Klassik - Rezensionen | |
Zwar war man zunächst über die pianistische Zurückhaltung von Johnson überrascht, kennt man ihn doch als überaus kundigen Schubertbegleiter, der die kompositorische Eigenständigkeit seines Klavierparts sehrwohl zu akzentuieren weiß, legte sich dies beim den ersten Liedblock schließenden ‘Erntelied’ D 434.
Bis dahin war der Abend fast eine ‘Ein-Frau-Show’, bei der Christine Schäfer besonders in den Liedern nach Texten von Matthias Claudius eine Demonstration ihrer perfekten Gesangskunst gab.

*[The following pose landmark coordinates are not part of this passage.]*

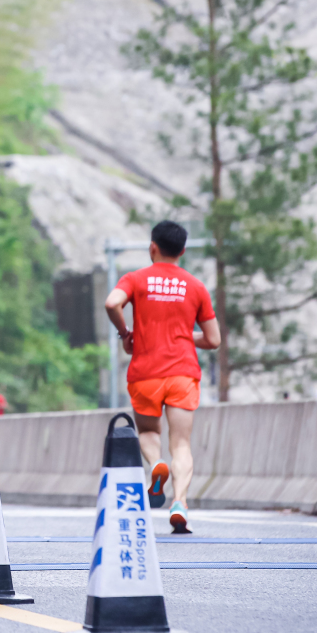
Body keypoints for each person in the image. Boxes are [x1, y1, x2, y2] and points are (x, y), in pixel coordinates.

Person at [105, 220, 220, 534]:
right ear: (182, 251)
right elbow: (214, 339)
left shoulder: (136, 279)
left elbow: (112, 302)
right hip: (182, 373)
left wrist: (125, 333)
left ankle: (156, 463)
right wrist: (183, 336)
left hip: (145, 373)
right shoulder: (195, 287)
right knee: (181, 443)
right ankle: (179, 502)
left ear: (152, 247)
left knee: (148, 433)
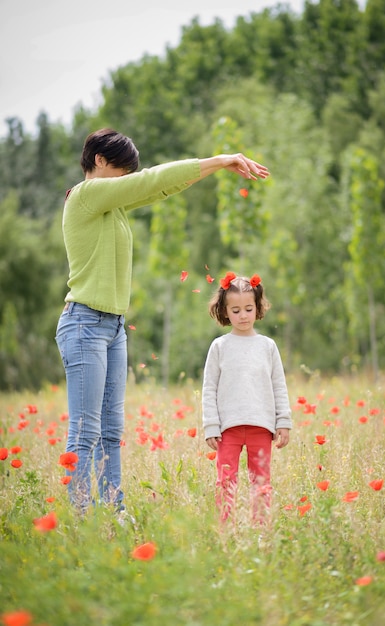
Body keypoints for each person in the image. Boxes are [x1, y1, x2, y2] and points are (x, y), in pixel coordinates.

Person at [55, 128, 269, 515]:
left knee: (110, 431)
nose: (127, 180)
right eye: (123, 171)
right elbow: (151, 181)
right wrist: (221, 159)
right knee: (86, 431)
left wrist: (212, 170)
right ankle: (81, 518)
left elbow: (161, 188)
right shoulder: (86, 196)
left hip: (113, 328)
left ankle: (113, 512)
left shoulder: (113, 205)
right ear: (100, 161)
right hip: (84, 324)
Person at [202, 272, 292, 522]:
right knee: (225, 480)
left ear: (258, 308)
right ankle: (225, 527)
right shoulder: (219, 347)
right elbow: (209, 388)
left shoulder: (267, 346)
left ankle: (260, 529)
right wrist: (211, 424)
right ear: (225, 311)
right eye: (236, 310)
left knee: (261, 480)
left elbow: (278, 385)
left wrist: (282, 421)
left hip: (261, 426)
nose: (243, 315)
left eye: (248, 309)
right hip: (227, 429)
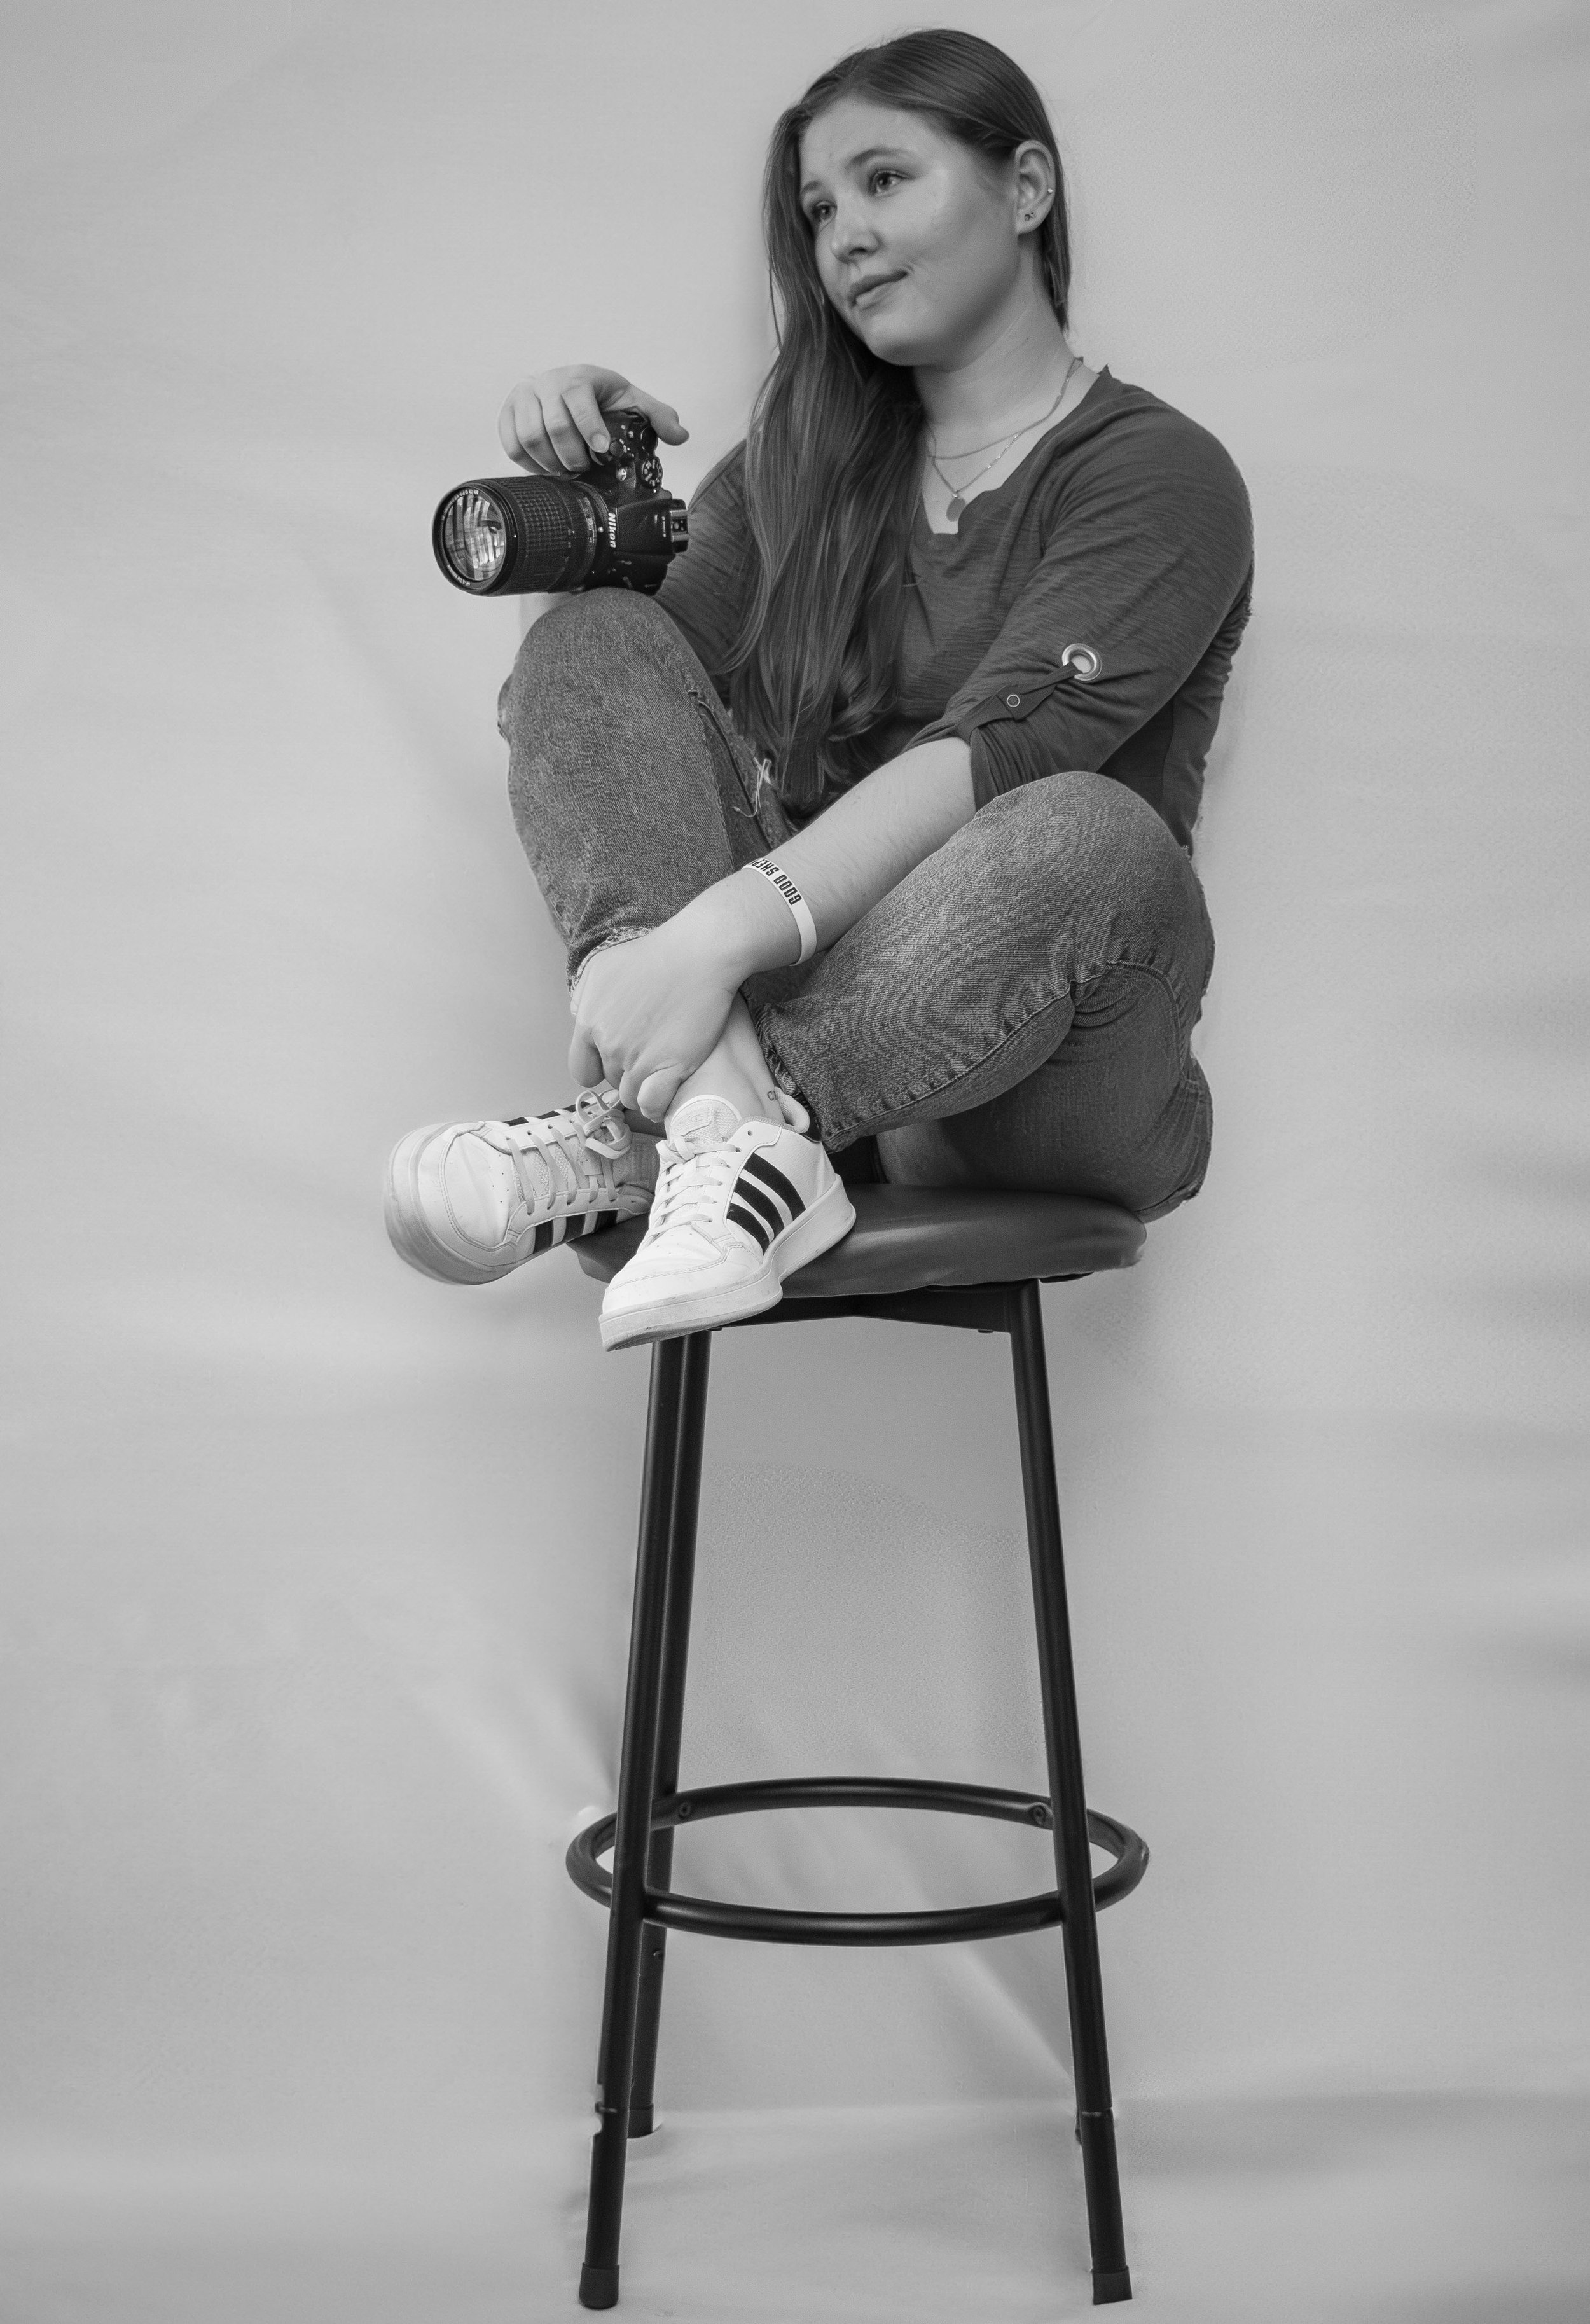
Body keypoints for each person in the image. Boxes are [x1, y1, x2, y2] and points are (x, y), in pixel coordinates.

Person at [385, 27, 1254, 1353]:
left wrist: (701, 951)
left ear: (1024, 190)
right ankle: (730, 1136)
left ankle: (656, 1132)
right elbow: (621, 708)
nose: (843, 233)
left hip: (1055, 1064)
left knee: (1082, 828)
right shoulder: (800, 466)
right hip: (847, 1041)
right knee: (589, 640)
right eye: (816, 207)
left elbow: (995, 762)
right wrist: (588, 523)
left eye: (885, 181)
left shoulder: (1157, 475)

Mit ihrer in allen Lagen profunden Stimme, einem bombensicheren Stimmsitz, der vor allem in den Piano-Anfängen in hoher Lage gefordert ist, und der sie auszeichnenden Beweglichkeit machte Schäfer das Zuhören zu einem Erlebnis.
Hier wurde klassischer Kunstgesang nicht nur vorgeführt, sondern brachte die Lieder zum Leben, und dies meint, daß der Text der Lieder ausgestaltet wurde. Viel zu häufig werden Schuberts Lieder zwar musikalisch und technisch perfekt aufgeführt, bleiben aber fast tot, da die Bedeutung der Textebene vernachlässigt wird. Nicht so bei Christine Schäfer und Graham Johnson. Es sind die kleinen Verzögerungen, die Wortbetonungen, der Reichtum verschiedenartigster Ausdruckmittel und feinste Dynamikveränderungen, die diesen Liederabend zum Hörerlebnis machen: Musik und Text als Einheit.
Auf einzelne Lieder einzugehen fällt schwer, was gäbe es alles herauszuheben: ‘Der Blumen Schmerz’ D 731, ‘Die Vögel’ D 691, ‘Bertas Lied in der Nacht’ D 653 und vor allem die Goethevertonungen ‘Thekla’ D 73 und ‘An den Mond’ D 259. Letzteres wurde so eindrucksvoll vorgetragen, daß sogar die stets und ständig in die Pausen hustenden Zuhörer verstummten und den verklungenen Klängen nachlauschten.
Als Zugaben gab es dann mit ‘Es war ein König in Thule’ und ‘Der Musensohn’ bekannte Schubertlieder. Das Publikum war restlos begeistert und dankte mit standing ovations. So darf man auf den nächsten Schubert-Liederabend Christine Schäfers am 5. Mai 1997 mehr als gespannt sein.